# Dataset extract:
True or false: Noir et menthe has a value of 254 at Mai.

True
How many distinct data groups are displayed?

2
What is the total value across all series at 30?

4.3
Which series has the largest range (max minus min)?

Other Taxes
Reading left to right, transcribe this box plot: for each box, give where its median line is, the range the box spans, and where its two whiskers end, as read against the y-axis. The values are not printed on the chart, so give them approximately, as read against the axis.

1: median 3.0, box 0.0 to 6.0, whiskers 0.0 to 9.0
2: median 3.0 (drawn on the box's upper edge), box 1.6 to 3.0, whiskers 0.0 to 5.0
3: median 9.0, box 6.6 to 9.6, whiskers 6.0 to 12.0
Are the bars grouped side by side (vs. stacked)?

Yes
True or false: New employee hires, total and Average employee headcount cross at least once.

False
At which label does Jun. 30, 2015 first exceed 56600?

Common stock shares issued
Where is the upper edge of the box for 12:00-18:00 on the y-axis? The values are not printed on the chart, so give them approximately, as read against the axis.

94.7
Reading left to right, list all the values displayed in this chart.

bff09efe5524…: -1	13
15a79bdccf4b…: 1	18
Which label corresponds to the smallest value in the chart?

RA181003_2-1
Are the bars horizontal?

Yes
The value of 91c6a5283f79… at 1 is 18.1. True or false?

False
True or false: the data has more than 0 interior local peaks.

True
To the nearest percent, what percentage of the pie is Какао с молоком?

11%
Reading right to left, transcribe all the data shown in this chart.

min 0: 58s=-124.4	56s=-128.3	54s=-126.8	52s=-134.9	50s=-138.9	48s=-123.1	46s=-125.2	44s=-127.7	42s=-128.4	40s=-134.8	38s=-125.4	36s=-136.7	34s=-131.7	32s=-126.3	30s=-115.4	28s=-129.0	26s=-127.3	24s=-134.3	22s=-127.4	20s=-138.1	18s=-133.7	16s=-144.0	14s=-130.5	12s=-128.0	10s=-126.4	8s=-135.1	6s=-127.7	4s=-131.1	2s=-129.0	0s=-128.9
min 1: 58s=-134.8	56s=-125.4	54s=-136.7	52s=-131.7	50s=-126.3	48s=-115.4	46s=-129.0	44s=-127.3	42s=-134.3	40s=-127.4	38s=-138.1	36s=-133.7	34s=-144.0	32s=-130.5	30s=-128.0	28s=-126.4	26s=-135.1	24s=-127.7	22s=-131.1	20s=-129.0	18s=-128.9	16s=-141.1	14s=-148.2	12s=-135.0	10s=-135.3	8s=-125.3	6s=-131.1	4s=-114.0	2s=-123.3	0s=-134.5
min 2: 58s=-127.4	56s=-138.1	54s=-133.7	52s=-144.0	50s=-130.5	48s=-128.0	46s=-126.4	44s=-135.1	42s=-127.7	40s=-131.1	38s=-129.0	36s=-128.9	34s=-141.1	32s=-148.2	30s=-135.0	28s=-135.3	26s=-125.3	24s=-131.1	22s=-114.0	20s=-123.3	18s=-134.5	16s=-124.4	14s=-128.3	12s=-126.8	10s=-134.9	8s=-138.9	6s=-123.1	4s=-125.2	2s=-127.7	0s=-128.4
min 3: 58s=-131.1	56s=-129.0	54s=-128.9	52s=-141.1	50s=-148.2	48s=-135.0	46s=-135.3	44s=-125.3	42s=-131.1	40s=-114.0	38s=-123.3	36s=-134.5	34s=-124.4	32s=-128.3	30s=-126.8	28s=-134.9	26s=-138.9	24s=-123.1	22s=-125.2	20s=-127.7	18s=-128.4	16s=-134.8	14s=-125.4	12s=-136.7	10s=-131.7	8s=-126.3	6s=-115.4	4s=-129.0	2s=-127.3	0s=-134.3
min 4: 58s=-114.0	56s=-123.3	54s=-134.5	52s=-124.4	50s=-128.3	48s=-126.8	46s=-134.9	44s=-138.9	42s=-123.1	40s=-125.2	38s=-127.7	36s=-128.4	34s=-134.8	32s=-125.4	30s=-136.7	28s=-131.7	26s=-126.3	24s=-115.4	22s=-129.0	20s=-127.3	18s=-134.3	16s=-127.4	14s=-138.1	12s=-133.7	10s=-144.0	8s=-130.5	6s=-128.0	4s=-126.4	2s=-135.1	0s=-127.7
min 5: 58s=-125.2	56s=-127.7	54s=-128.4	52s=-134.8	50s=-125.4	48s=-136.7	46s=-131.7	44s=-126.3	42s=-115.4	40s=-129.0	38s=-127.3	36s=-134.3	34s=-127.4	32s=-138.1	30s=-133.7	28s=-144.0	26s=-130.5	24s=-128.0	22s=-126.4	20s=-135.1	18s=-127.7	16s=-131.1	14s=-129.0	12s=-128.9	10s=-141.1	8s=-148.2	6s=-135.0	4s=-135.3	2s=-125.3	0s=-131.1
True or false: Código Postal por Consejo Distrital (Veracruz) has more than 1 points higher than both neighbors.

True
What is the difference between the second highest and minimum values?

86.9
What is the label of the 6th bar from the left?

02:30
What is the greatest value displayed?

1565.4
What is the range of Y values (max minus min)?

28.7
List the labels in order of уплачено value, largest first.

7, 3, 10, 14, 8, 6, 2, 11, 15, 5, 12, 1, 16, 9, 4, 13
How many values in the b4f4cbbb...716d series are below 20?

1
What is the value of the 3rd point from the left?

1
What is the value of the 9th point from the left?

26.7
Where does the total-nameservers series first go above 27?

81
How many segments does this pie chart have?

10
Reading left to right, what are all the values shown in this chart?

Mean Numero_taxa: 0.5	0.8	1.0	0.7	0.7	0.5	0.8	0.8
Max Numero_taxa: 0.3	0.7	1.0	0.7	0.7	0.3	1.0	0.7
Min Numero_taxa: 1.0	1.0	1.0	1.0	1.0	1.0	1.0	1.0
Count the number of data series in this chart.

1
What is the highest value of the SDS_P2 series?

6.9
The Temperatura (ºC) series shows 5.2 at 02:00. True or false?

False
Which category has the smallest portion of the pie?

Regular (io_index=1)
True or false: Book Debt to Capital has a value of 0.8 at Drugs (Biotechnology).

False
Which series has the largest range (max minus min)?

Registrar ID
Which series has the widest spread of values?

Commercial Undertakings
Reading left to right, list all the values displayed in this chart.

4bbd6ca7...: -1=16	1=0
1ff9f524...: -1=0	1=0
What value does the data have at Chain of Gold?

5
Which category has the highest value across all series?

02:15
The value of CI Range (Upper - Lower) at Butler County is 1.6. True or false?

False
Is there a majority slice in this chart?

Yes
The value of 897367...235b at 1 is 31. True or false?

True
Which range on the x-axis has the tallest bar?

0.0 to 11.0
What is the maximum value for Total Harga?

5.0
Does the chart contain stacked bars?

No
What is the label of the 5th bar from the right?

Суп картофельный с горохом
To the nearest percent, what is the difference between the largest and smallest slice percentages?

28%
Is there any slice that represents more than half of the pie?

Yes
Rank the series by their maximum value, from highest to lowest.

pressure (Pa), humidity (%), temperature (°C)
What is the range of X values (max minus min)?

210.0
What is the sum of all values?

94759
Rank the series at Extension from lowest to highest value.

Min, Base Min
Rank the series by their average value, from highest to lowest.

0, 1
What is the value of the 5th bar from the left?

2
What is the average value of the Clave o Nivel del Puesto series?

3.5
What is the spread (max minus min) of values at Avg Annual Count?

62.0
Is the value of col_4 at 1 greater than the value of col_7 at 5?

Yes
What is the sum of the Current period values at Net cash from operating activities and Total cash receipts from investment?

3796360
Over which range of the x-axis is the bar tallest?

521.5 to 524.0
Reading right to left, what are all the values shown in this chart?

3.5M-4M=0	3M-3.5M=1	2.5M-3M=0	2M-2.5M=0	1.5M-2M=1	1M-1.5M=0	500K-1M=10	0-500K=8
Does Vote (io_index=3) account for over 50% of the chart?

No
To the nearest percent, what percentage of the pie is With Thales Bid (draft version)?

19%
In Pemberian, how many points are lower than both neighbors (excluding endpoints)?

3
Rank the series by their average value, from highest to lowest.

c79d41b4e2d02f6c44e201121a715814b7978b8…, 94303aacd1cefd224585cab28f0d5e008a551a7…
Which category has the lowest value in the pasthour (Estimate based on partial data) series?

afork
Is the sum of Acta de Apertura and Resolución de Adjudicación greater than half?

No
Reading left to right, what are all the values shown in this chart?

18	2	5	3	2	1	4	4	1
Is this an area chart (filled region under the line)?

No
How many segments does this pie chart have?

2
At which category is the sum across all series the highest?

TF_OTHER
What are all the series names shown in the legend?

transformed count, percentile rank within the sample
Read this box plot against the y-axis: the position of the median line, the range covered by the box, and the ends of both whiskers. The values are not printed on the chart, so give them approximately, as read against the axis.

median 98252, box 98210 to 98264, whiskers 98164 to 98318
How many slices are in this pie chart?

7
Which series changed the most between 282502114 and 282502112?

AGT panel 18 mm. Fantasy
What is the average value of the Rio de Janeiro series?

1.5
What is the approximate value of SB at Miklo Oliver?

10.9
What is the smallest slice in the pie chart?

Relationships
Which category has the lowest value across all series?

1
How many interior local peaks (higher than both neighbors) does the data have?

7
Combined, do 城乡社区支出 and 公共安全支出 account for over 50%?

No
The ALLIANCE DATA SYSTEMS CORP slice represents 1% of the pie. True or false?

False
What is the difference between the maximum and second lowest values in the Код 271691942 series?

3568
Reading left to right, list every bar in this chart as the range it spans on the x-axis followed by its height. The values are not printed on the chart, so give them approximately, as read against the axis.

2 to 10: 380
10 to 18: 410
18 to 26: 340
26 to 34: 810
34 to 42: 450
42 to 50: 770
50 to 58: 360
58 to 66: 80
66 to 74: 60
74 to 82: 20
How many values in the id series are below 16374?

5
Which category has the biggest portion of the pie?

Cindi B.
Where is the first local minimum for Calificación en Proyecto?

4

# Exercise:
How many lines in the listing above contain the string "from"? Case counts. Reply with the number alone.

# Result:
10